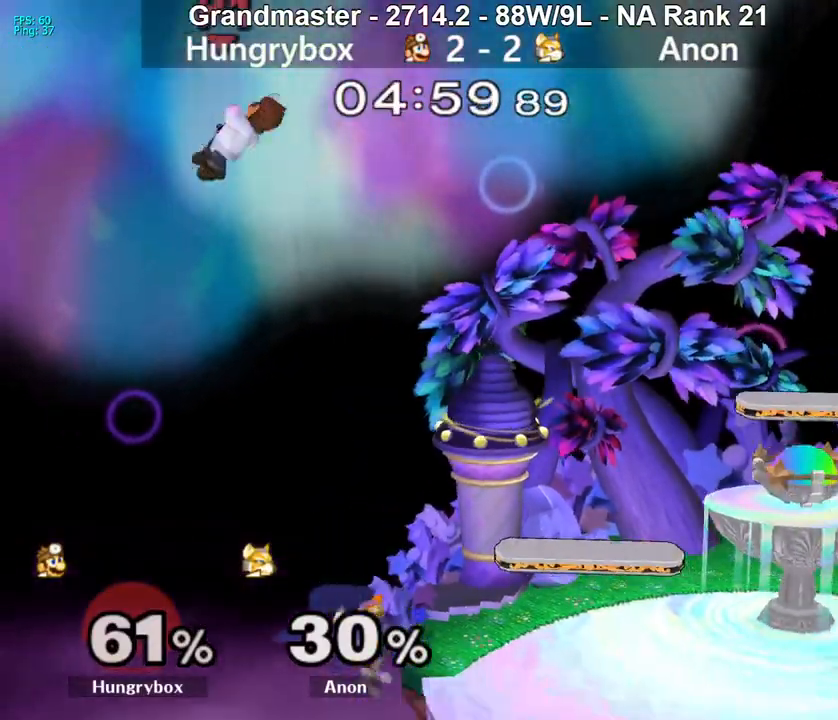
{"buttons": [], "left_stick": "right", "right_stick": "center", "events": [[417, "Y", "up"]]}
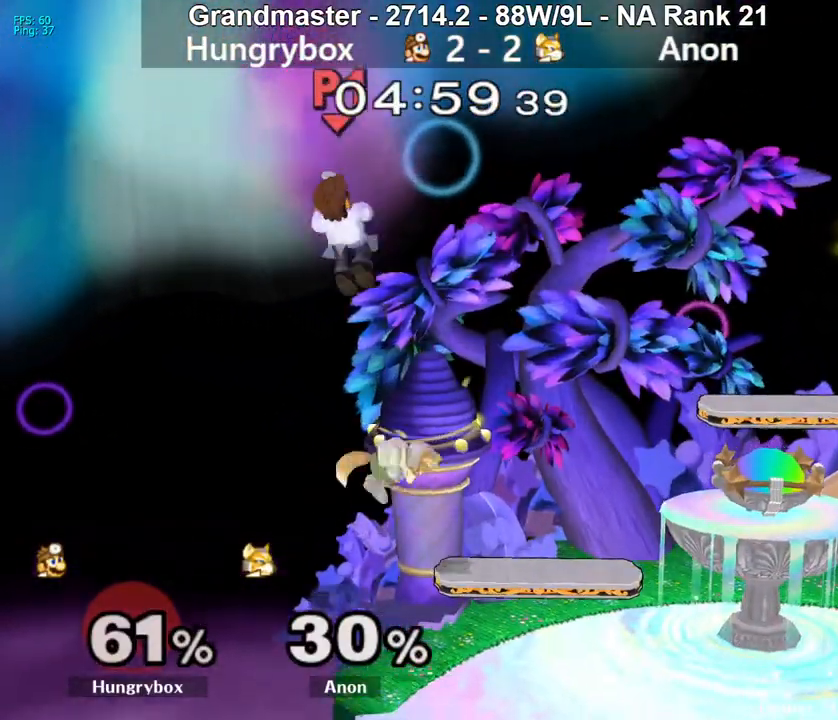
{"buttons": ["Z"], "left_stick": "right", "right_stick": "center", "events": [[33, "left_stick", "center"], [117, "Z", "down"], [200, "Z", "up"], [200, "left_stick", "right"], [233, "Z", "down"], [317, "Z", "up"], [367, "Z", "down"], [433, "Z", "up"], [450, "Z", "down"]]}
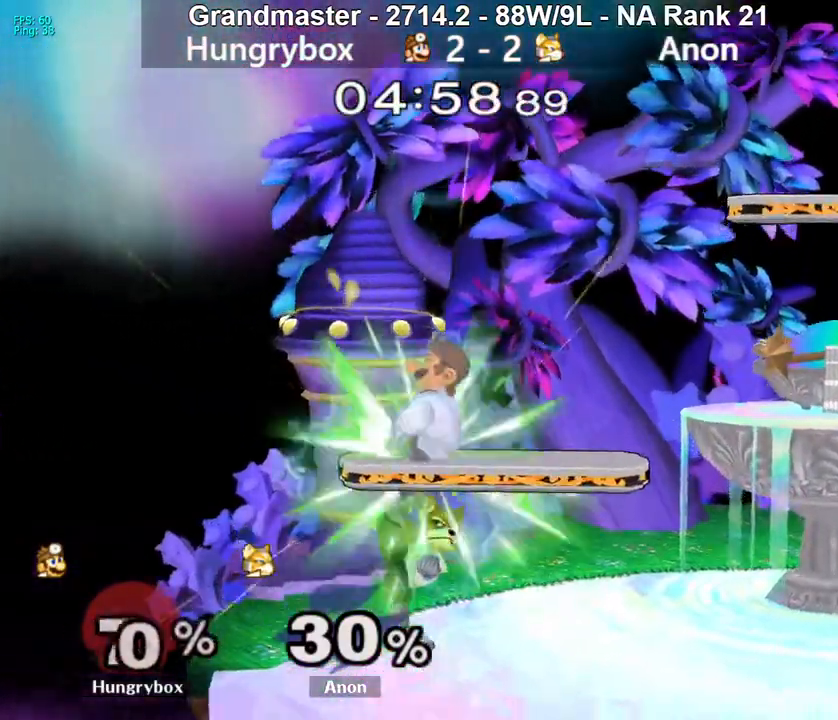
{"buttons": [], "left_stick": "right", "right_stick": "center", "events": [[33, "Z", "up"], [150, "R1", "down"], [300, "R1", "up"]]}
---
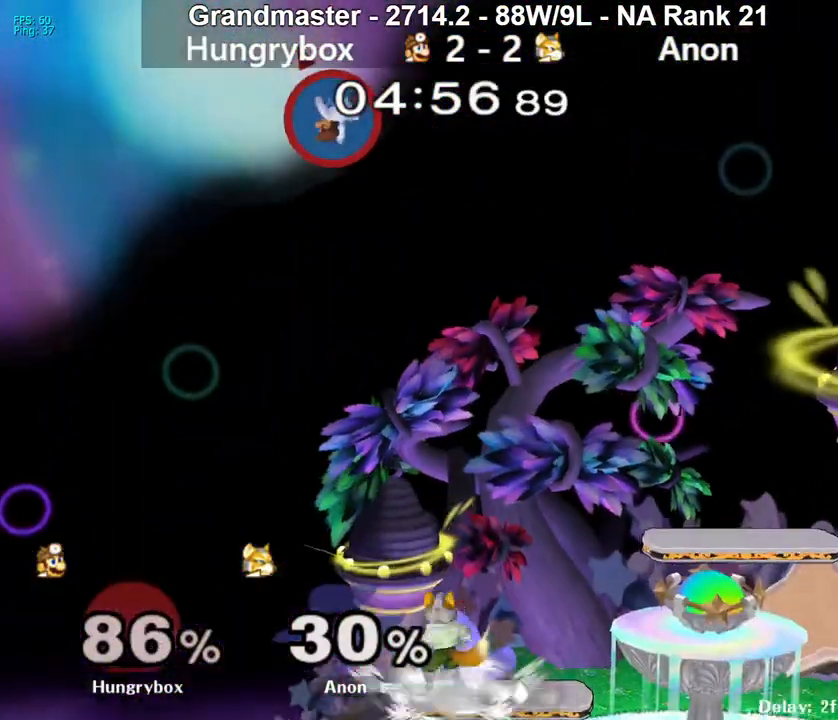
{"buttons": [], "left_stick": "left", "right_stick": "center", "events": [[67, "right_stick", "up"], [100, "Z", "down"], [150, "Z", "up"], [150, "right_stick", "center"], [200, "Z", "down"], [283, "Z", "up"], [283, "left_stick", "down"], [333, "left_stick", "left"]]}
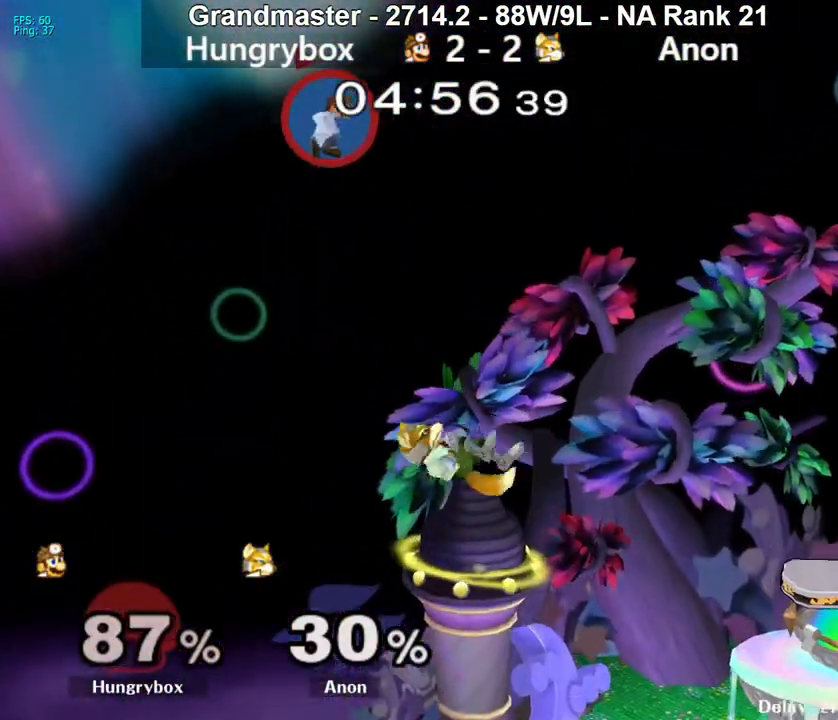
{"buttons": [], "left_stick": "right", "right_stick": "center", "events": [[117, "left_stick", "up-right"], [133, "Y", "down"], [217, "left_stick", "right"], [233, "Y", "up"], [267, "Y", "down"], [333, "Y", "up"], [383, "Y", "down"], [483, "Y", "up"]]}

> **WHAT YOU ARE ASKED TO DO**:
In the lines above, find the word "down" and copy every line it occurs in.

> **TASK RESULT**:
{"buttons": ["Z"], "left_stick": "right", "right_stick": "center", "events": [[33, "left_stick", "center"], [117, "Z", "down"], [200, "Z", "up"], [200, "left_stick", "right"], [233, "Z", "down"], [317, "Z", "up"], [367, "Z", "down"], [433, "Z", "up"], [450, "Z", "down"]]}
{"buttons": [], "left_stick": "right", "right_stick": "center", "events": [[33, "Z", "up"], [150, "R1", "down"], [300, "R1", "up"]]}
{"buttons": [], "left_stick": "left", "right_stick": "center", "events": [[67, "right_stick", "up"], [100, "Z", "down"], [150, "Z", "up"], [150, "right_stick", "center"], [200, "Z", "down"], [283, "Z", "up"], [283, "left_stick", "down"], [333, "left_stick", "left"]]}
{"buttons": [], "left_stick": "right", "right_stick": "center", "events": [[117, "left_stick", "up-right"], [133, "Y", "down"], [217, "left_stick", "right"], [233, "Y", "up"], [267, "Y", "down"], [333, "Y", "up"], [383, "Y", "down"], [483, "Y", "up"]]}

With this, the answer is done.